WHAT TO DO: The answer should be the records below, word for word, with every image left out.

(INFORMATION GIVEN)

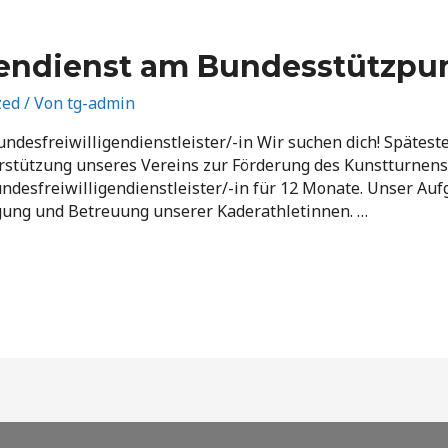
gendienst am Bundesstützp
zed
/ Von
tg-admin
undesfreiwilligendienstleister/-in Wir suchen dich! Spätes
erstützung unseres Vereins zur Förderung des Kunstturne
undesfreiwilligendienstleister/-in für 12 Monate. Unser Auf
gung und Betreuung unserer Kaderathletinnen. …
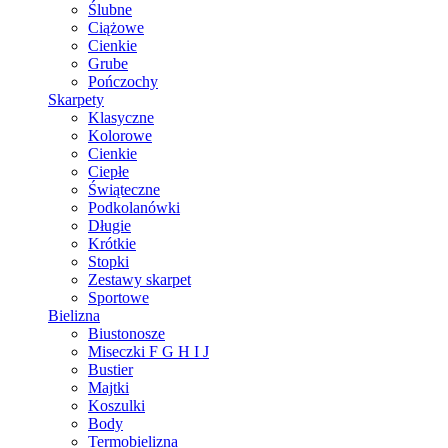
Ślubne
Ciążowe
Cienkie
Grube
Pończochy
Skarpety
Klasyczne
Kolorowe
Cienkie
Ciepłe
Świąteczne
Podkolanówki
Długie
Krótkie
Stopki
Zestawy skarpet
Sportowe
Bielizna
Biustonosze
Miseczki F G H I J
Bustier
Majtki
Koszulki
Body
Termobielizna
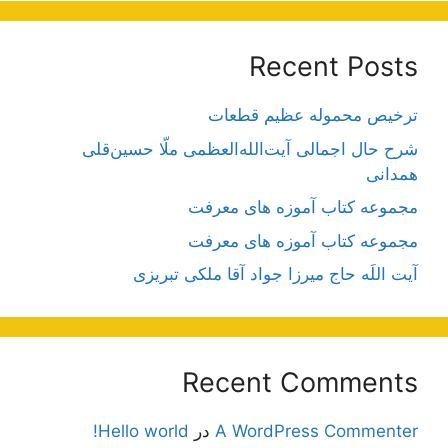
Recent Posts
ترخیص محموله عظیم قطعات
شرح حال اجمالی آیت‌الله‌العظمی ملّا حسین‌قلی
همدانی
مجموعه کتاب آموزه های معرفت
مجموعه کتاب آموزه های معرفت
آیت اللَه حاج میرزا جواد آقا ملکی تبریزی
Recent Comments
A WordPress Commenter
در
Hello world!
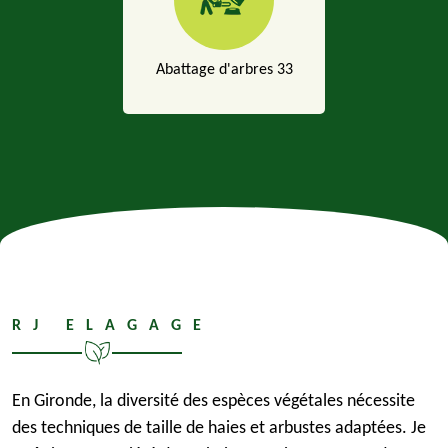
Abattage d'arbres 33
RJ ELAGAGE
En Gironde, la diversité des espèces végétales nécessite
des techniques de taille de haies et arbustes adaptées. Je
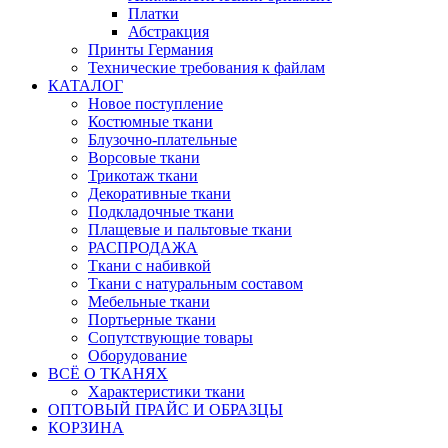
Платки
Абстракция
Принты Германия
Технические требования к файлам
КАТАЛОГ
Новое поступление
Костюмные ткани
Блузочно-плательные
Ворсовые ткани
Трикотаж ткани
Декоративные ткани
Подкладочные ткани
Плащевые и пальтовые ткани
РАСПРОДАЖА
Ткани с набивкой
Ткани с натуральным составом
Мебельные ткани
Портьерные ткани
Сопутствующие товары
Оборудование
ВСЁ О ТКАНЯХ
Характеристики ткани
ОПТОВЫЙ ПРАЙС И ОБРАЗЦЫ
КОРЗИНА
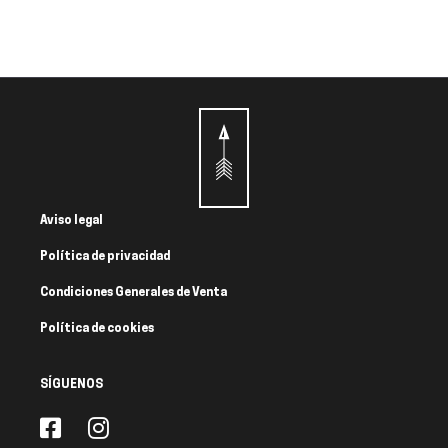
Aviso legal
Política de privacidad
Condiciones Generales de Venta
Política de cookies
SÍGUENOS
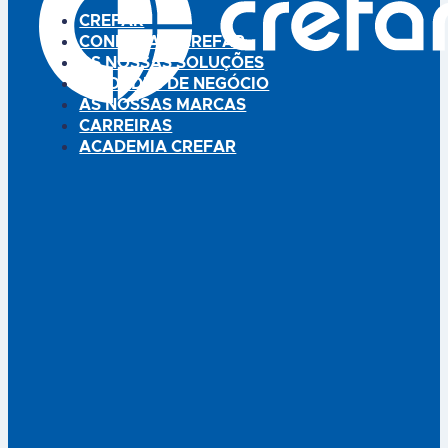
CREFAR
CONHEÇA A CREFAR
AS NOSSAS SOLUÇÕES
UNIDADES DE NEGÓCIO
AS NOSSAS MARCAS
CARREIRAS
ACADEMIA CREFAR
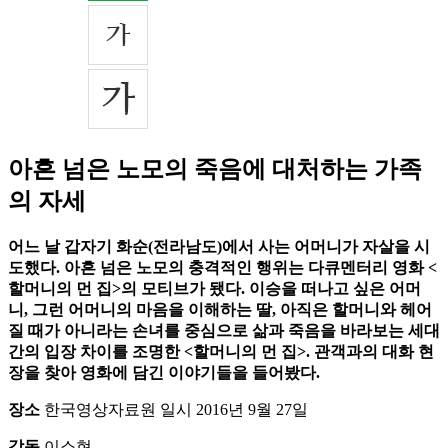
아흔 넘은 노모의 죽음에 대처하는 가족
의 자세
어느 날 갑자기 화순(전라남도)에서 사는 어머니가 자살을 시
도했다. 아흔 넘은 노모의 충격적인 행위는 다큐멘터리 영화 <
할머니의 먼 집>의 모티브가 됐다. 이승을 떠나고 싶은 어머
니, 그런 어머니의 마음을 이해하는 딸, 아직은 할머니와 헤어
질 때가 아니라는 손녀를 중심으로 삶과 죽음을 바라보는 세대
간의 입장 차이를 조명한 <할머니의 먼 집>. 관객과의 대화 현
장을 찾아 영화에 담긴 이야기들을 들어봤다.
장소
한국영상자료원 일시 2016년 9월 27일
감독
이소현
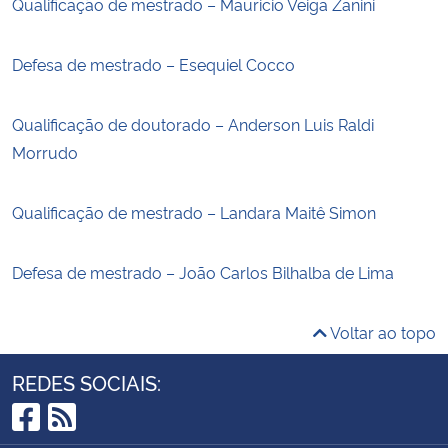
Qualificação de mestrado – Mauricio Veiga Zanini
Defesa de mestrado – Esequiel Cocco
Qualificação de doutorado – Anderson Luis Raldi
Morrudo
Qualificação de mestrado – Landara Maitê Simon
Defesa de mestrado – João Carlos Bilhalba de Lima
Voltar ao topo
REDES SOCIAIS:
Facebook
RSS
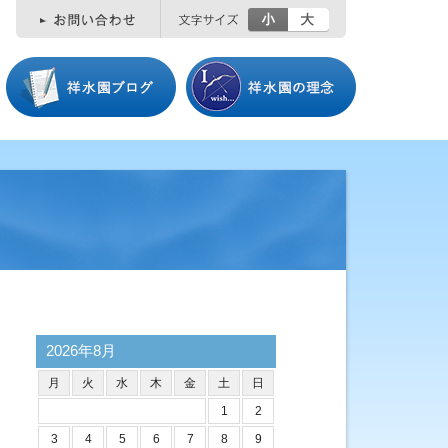
小
大
2026年8月
月
火
水
木
金
土
日
1
2
3
4
5
6
7
8
9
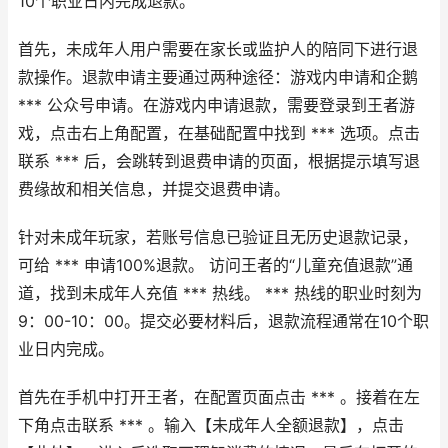
10个职业日内完成退款。
首先，未成年人用户需要在家长或监护人的陪同下进行退
款操作。退款申请主要通过两种途径：游戏内申请和企鹅
*** 公众号申请。在游戏内申请退款，需要登录到王者游
戏，点击右上角配置，在基础配置中找到 *** 选项。点击
联系 *** 后，会跳转到退费申请的页面，根据提示填写退
费缘故和相关信息，并提交退费申请。
针对未成年玩家，若账号信息已验证且无历史退款记录，
可给 *** 申请100%退款。 访问王者的“儿童充值退款”通
道，找到未成年人充值 *** 热线。 *** 热线的职业时刻为
9：00-10：00。提交必要材料后，退款流程通常在10个职
业日内完成。
首先在手机中打开王者，在配置页面点击 *** 。接着在左
下角点击联系 *** 。输入【未成年人全额退款】，点击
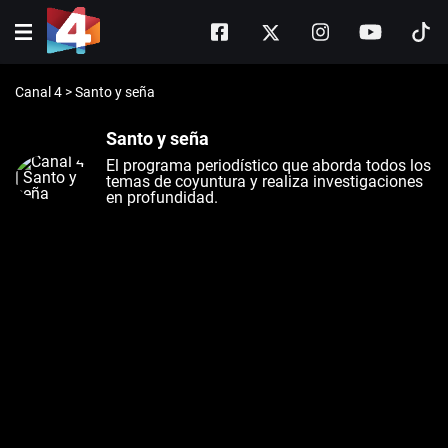
Canal 4
>
Santo y seña
Santo y seña
El programa periodístico que aborda todos los
temas de coyuntura y realiza investigaciones
en profundidad.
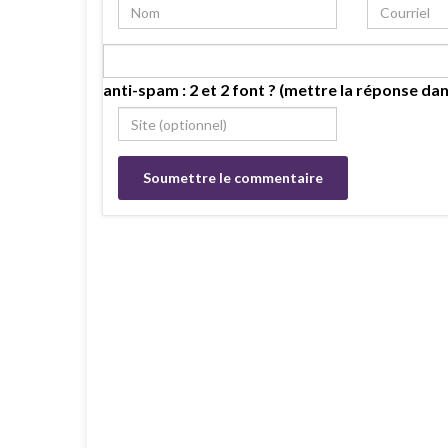
anti-spam : 2 et 2 font ? (mettre la réponse dan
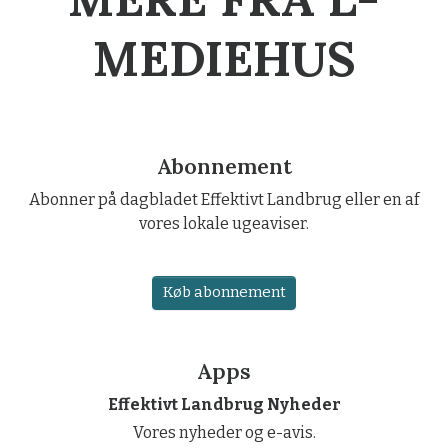
MEDIEHUS
Abonnement
Abonner på dagbladet Effektivt Landbrug eller en af
vores lokale ugeaviser.
Køb abonnement
Apps
Effektivt Landbrug Nyheder
Vores nyheder og e-avis.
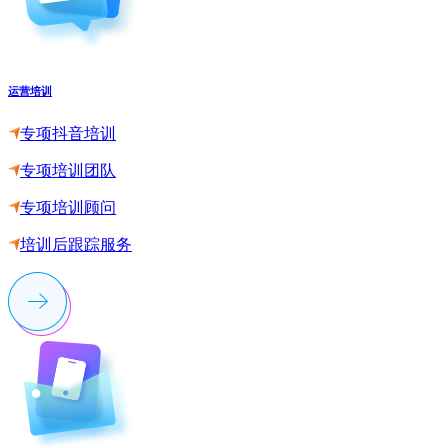
运营培训
专项抖音培训
专项培训团队
专项培训顾问
培训后跟踪服务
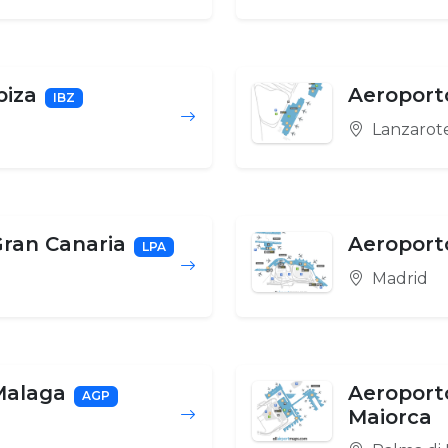
biza
Aeroport
IBZ
Lanzarot
Gran Canaria
Aeroporto
LPA
Madrid
Malaga
Aeroporto
AGP
Maiorca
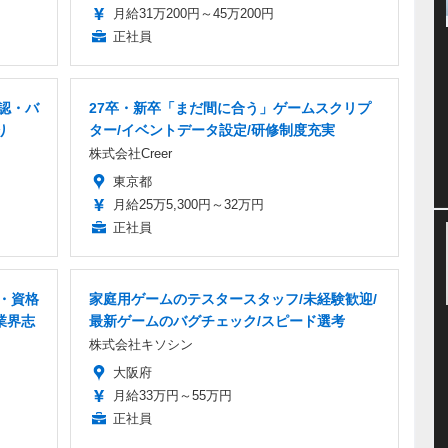
月給31万200円～45万200円
正社員
認・バ
27卒・新卒「まだ間に合う」ゲームスクリプ
り
ター/イベントデータ設定/研修制度充実
株式会社Creer
東京都
月給25万5,300円～32万円
正社員
フ・資格
家庭用ゲームのテスタースタッフ/未経験歓迎/
業界志
最新ゲームのバグチェック/スピード選考
株式会社キソシン
大阪府
月給33万円～55万円
正社員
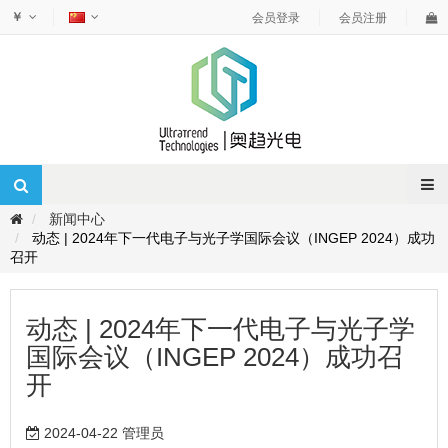
￥
会员登录
会员注册
新闻中心
动态 | 2024年下一代电子与光子学国际会议（INGEP 2024）成功
召开
动态 | 2024年下一代电子与光子学
国际会议（INGEP 2024）成功召
开
2024-04-22 管理员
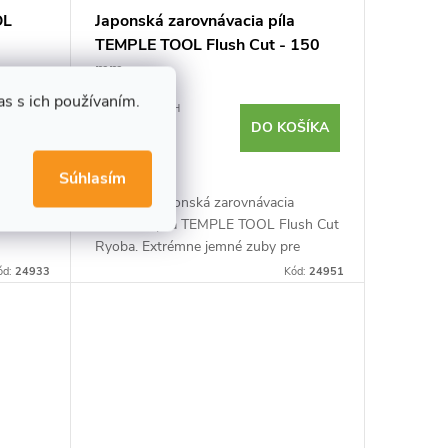
OL
Japonská zarovnávacia píla
TEMPLE TOOL Flush Cut - 150
mm
s s ich používaním.
€23,58 bez DPH
OŠÍKA
€29
DO KOŠÍKA
Skladom
Súhlasím
TEMPLE
Špičková japonská zarovnávacia
kou
kolíčková píla TEMPLE TOOL Flush Cut
Ryoba. Extrémne jemné zuby pre
eľmi
precízny rez. Pre mäkké aj tvrdé drevo.
ód:
24933
Kód:
24951
Ideálna na odstraňovanie
prebytočného...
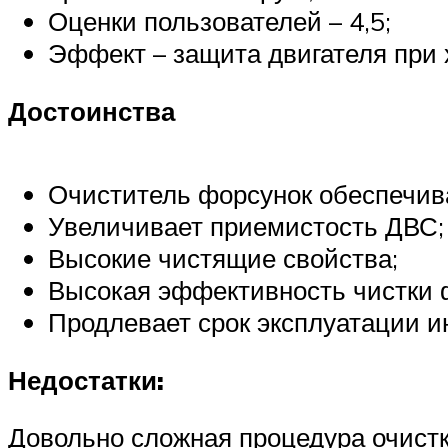
Оценки пользователей – 4,5;
Эффект – защита двигателя при 
Достоинства
Очиститель форсунок обеспечив
Увеличивает приемистость ДВС;
Высокие чистящие свойства;
Высокая эффективность чистки 
Продлевает срок эксплуатации и
Недостатки:
Довольно сложная процедура очистк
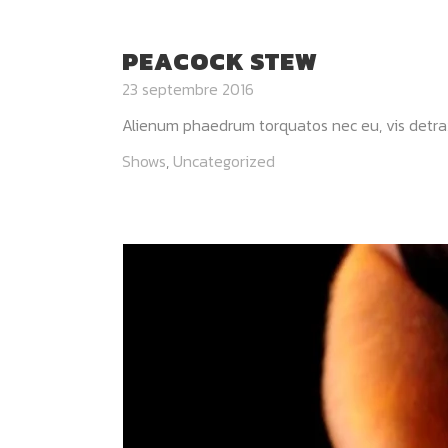
PEACOCK STEW
23 septembre 2016
Alienum phaedrum torquatos nec eu, vis detraxit p
Shows
,
Uncategorized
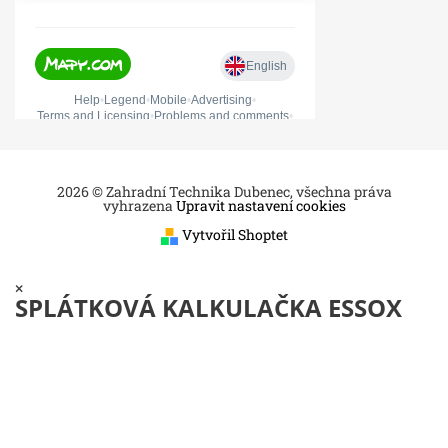
2026 © Zahradní Technika Dubenec, všechna práva
vyhrazena
Upravit nastavení cookies
Vytvořil Shoptet
×
SPLÁTKOVÁ KALKULAČKA ESSOX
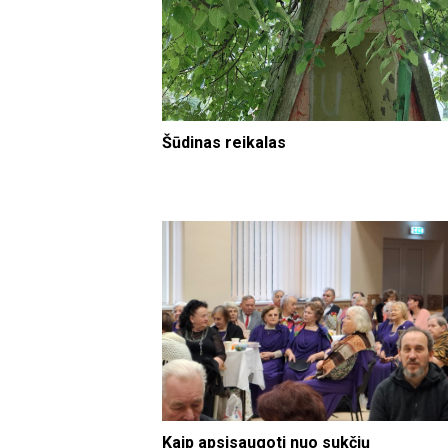
Šūdinas reikalas
Kaip apsisaugoti nuo sukčių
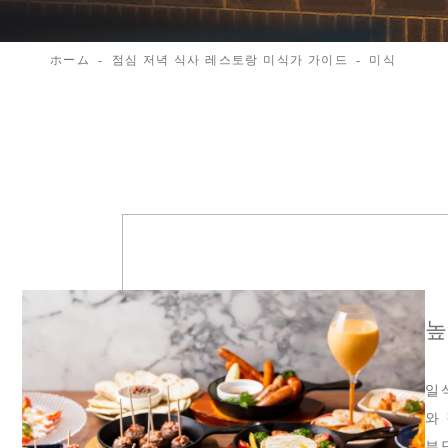
ホーム
점심 저녁 식사 레스토랑 미식가 가이드
미식
높
일
와
부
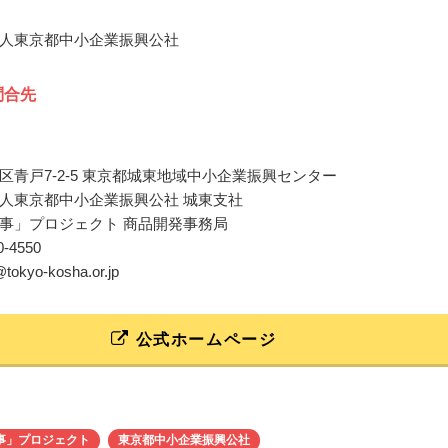
人東京都中小企業振興公社
問合先
区青戸7-2-5 東京都城東地域中小企業振興センター
人東京都中小企業振興公社 城東支社
事」プロジェクト 商品開発事務局
80-4550
t@tokyo-kosha.or.jp
公式ホームページ
事」プロジェクト
東京都中小企業振興公社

(End INFORMATION GIVEN)

ANSWER BELOW:
gendienst am Bundesstützp
zed
/ Von
tg-admin
undesfreiwilligendienstleister/-in Wir suchen dich! Spätes
erstützung unseres Vereins zur Förderung des Kunstturne
undesfreiwilligendienstleister/-in für 12 Monate. Unser Auf
gung und Betreuung unserer Kaderathletinnen. …
Ślubne
Ciążowe
Cienkie
Grube
Pończochy
Skarpety
Klasyczne
Kolorowe
Cienkie
Ciepłe
Świąteczne
Podkolanówki
Długie
Krótkie
Stopki
Zestawy skarpet
Sportowe
Bielizna
Biustonosze
Miseczki F G H I J
Bustier
Majtki
Koszulki
Body
Termobielizna
Recent Posts
ترخیص محموله عظیم قطعات
شرح حال اجمالی آیت‌الله‌العظمی ملّا حسین‌قلی
همدانی
مجموعه کتاب آموزه های معرفت
مجموعه کتاب آموزه های معرفت
آیت اللَه حاج میرزا جواد آقا ملکی تبریزی
Recent Comments
A WordPress Commenter
در
Hello world!
Abattage d'arbres 33
RJ ELAGAGE
En Gironde, la diversité des espèces végétales nécessite
des techniques de taille de haies et arbustes adaptées. Je
Платки
Абстракция
Принты Германия
Технические требования к файлам
КАТАЛОГ
Новое поступление
Костюмные ткани
Блузочно-плательные
Ворсовые ткани
Трикотаж ткани
Декоративные ткани
Подкладочные ткани
Плащевые и пальтовые ткани
РАСПРОДАЖА
Ткани с набивкой
Ткани с натуральным составом
Мебельные ткани
Портьерные ткани
Сопутствующие товары
Оборудование
ВСЁ О ТКАНЯХ
Характеристики ткани
ОПТОВЫЙ ПРАЙС И ОБРАЗЦЫ
КОРЗИНА
Aviso legal
Política de privacidad
Condiciones Generales de Venta
Política de cookies
SÍGUENOS
CREFAR
CONHEÇA A CREFAR
AS NOSSAS SOLUÇÕES
UNIDADES DE NEGÓCIO
AS NOSSAS MARCAS
CARREIRAS
ACADEMIA CREFAR
아흔 넘은 노모의 죽음에 대처하는 가족
의 자세
어느 날 갑자기 화순(전라남도)에서 사는 어머니가 자살을 시
도했다. 아흔 넘은 노모의 충격적인 행위는 다큐멘터리 영화 <
할머니의 먼 집>의 모티브가 됐다. 이승을 떠나고 싶은 어머
니, 그런 어머니의 마음을 이해하는 딸, 아직은 할머니와 헤어
질 때가 아니라는 손녀를 중심으로 삶과 죽음을 바라보는 세대
간의 입장 차이를 조명한 <할머니의 먼 집>. 관객과의 대화 현
장을 찾아 영화에 담긴 이야기들을 들어봤다.
장소
한국영상자료원 일시 2016년 9월 27일
감독
이소현
Qualificação de mestrado – Mauricio Veiga Zanini
Defesa de mestrado – Esequiel Cocco
Qualificação de doutorado – Anderson Luis Raldi
Morrudo
Qualificação de mestrado – Landara Maitê Simon
Defesa de mestrado – João Carlos Bilhalba de Lima
Voltar ao topo
REDES SOCIAIS:
Facebook
RSS
小
大
2026年8月
月
火
水
木
金
土
日
1
2
3
4
5
6
7
8
9
10个职业日内完成退款。
首先，未成年人用户需要在家长或监护人的陪同下进行退
款操作。退款申请主要通过两种途径：游戏内申请和企鹅
*** 公众号申请。在游戏内申请退款，需要登录到王者游
戏，点击右上角配置，在基础配置中找到 *** 选项。点击
联系 *** 后，会跳转到退费申请的页面，根据提示填写退
费缘故和相关信息，并提交退费申请。
针对未成年玩家，若账号信息已验证且无历史退款记录，
可给 *** 申请100%退款。 访问王者的“儿童充值退款”通
道，找到未成年人充值 *** 热线。 *** 热线的职业时刻为
9：00-10：00。提交必要材料后，退款流程通常在10个职
业日内完成。
首先在手机中打开王者，在配置页面点击 *** 。接着在左
下角点击联系 *** 。输入【未成年人全额退款】，点击
Canal 4
>
Santo y seña
Santo y seña
El programa periodístico que aborda todos los
temas de coyuntura y realiza investigaciones
en profundidad.
anti-spam : 2 et 2 font ? (mettre la réponse dan
MEDIEHUS
Abonnement
Abonner på dagbladet Effektivt Landbrug eller en af
vores lokale ugeaviser.
Køb abonnement
Apps
Effektivt Landbrug Nyheder
Vores nyheder og e-avis.
运营培训
专项抖音培训
专项培训团队
专项培训顾问
培训后跟踪服务
biza
Aeroport
IBZ
Lanzarot
Gran Canaria
Aeroporto
LPA
Madrid
Malaga
Aeroporto
AGP
Maiorca
月給31万200円～45万200円
正社員
認・バ
27卒・新卒「まだ間に合う」ゲームスクリプ
り
ター/イベントデータ設定/研修制度充実
株式会社Creer
東京都
月給25万5,300円～32万円
正社員
フ・資格
家庭用ゲームのテスタースタッフ/未経験歓迎/
業界志
最新ゲームのバグチェック/スピード選考
株式会社キソシン
大阪府
月給33万円～55万円
正社員
￥
会员登录
会员注册
新闻中心
动态 | 2024年下一代电子与光子学国际会议（INGEP 2024）成功
召开
动态 | 2024年下一代电子与光子学
国际会议（INGEP 2024）成功召
开
2024-04-22 管理员
OL
Japonská zarovnávacia píla
TEMPLE TOOL Flush Cut - 150
mm
s s ich používaním.
€23,58 bez DPH
OŠÍKA
€29
DO KOŠÍKA
Skladom
Súhlasím
TEMPLE
Špičková japonská zarovnávacia
kou
kolíčková píla TEMPLE TOOL Flush Cut
Ryoba. Extrémne jemné zuby pre
eľmi
precízny rez. Pre mäkké aj tvrdé drevo.
ód:
24933
Kód:
24951
Ideálna na odstraňovanie
prebytočného...
Оценки пользователей – 4,5;
Эффект – защита двигателя при 
Достоинства
Очиститель форсунок обеспечив
Увеличивает приемистость ДВС;
Высокие чистящие свойства;
Высокая эффективность чистки 
Продлевает срок эксплуатации и
Недостатки:
Довольно сложная процедура очистк
PEACOCK STEW
23 septembre 2016
Alienum phaedrum torquatos nec eu, vis detraxit p
Shows
,
Uncategorized
2026 © Zahradní Technika Dubenec, všechna práva
vyhrazena
Upravit nastavení cookies
Vytvořil Shoptet
×
SPLÁTKOVÁ KALKULAČKA ESSOX
Šūdinas reikalas
Kaip apsisaugoti nuo sukčių
ホーム
점심 저녁 식사 레스토랑 미식가 가이드
미식
높
일
와
부
人東京都中小企業振興公社
問合先
区青戸7-2-5 東京都城東地域中小企業振興センター
人東京都中小企業振興公社 城東支社
事」プロジェクト 商品開発事務局
80-4550
t@tokyo-kosha.or.jp
公式ホームページ
事」プロジェクト
東京都中小企業振興公社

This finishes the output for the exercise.